Some reacted to Blinken’s announcement of a policy review with scepticism.
“The ritual begins,” tweeted Joshua H Pollack, editor at the Non-Proliferation Review. “First: the policy review. Second: settling on the same policy, but – crucially – under another name. (Just don’t forget to talk about “breaking the cycle.”) Third: the same results. Fourth: rueful acknowledgment that all efforts have failed. Fifth: policy review.”

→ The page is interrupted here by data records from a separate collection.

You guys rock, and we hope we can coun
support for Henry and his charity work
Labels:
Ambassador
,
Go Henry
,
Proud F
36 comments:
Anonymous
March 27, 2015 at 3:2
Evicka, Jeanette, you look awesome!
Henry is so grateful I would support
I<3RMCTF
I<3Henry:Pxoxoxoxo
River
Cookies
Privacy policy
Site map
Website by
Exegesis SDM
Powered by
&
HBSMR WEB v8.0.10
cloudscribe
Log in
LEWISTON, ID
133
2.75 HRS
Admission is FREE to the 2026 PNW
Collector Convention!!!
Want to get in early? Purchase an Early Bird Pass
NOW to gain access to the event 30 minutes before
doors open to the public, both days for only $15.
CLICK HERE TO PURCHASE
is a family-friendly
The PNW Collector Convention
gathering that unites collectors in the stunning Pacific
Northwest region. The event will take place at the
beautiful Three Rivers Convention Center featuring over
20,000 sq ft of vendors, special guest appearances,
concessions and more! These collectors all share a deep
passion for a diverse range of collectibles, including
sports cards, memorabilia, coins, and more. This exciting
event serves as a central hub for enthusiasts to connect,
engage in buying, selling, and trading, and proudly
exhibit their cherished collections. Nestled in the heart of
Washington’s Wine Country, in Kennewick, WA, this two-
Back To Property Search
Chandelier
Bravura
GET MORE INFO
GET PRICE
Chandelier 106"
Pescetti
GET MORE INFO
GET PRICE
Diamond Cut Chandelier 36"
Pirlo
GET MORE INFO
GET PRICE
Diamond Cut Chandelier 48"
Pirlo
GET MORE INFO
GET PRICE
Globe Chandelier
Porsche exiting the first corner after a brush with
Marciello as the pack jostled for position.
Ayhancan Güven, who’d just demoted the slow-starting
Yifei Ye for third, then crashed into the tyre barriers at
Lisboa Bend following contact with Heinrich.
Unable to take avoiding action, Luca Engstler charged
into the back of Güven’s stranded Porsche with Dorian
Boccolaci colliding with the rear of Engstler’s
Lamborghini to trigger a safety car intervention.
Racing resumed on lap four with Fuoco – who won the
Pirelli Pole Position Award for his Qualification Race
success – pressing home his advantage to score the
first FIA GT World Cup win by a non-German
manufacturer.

The ritual begins. First: the policy review. Second: settling on the same policy, but—crucially—under another name. (Just don’t forget to talk about “breaking the cycle.”) Third: the same results. Fourth: rueful acknowledgment that all efforts have failed. Fifth: policy review. https://t.co/5qanbo4LJB
— Joshua H. Pollack (@Joshua_Pollack) January 19, 2021
Ankit Panda, senior fellow at the Carnegie Endowment for International Peace, tweeted: “I’ll hold this administration to the same standards as the outgoing one on NK policy: pretending that North Korea will disarm if we continue to apply more pressure in just the right ways is doomed to fail.”
I'll hold this administration to the same standards as the outgoing one on NK policy: pretending that North Korea will disarm if we continue to apply more pressure in just the right ways is doomed to fail. And there's no shortage of ideas outside government on how to proceed.
— Ankit Panda (@nktpnd) January 19, 2021
Meanwhile, in South Korea, President Moon Jae-in nominated a former national security adviser who played a bridging role in the 2018 summit between Kim and Trump as the country’s next foreign minister.
Moon has long championed engagement with the North and his office said in a statement that Chung, 74, had been “involved in every issue in the US-South Korea relationship” and was the “best expert in the field of diplomacy and national security”.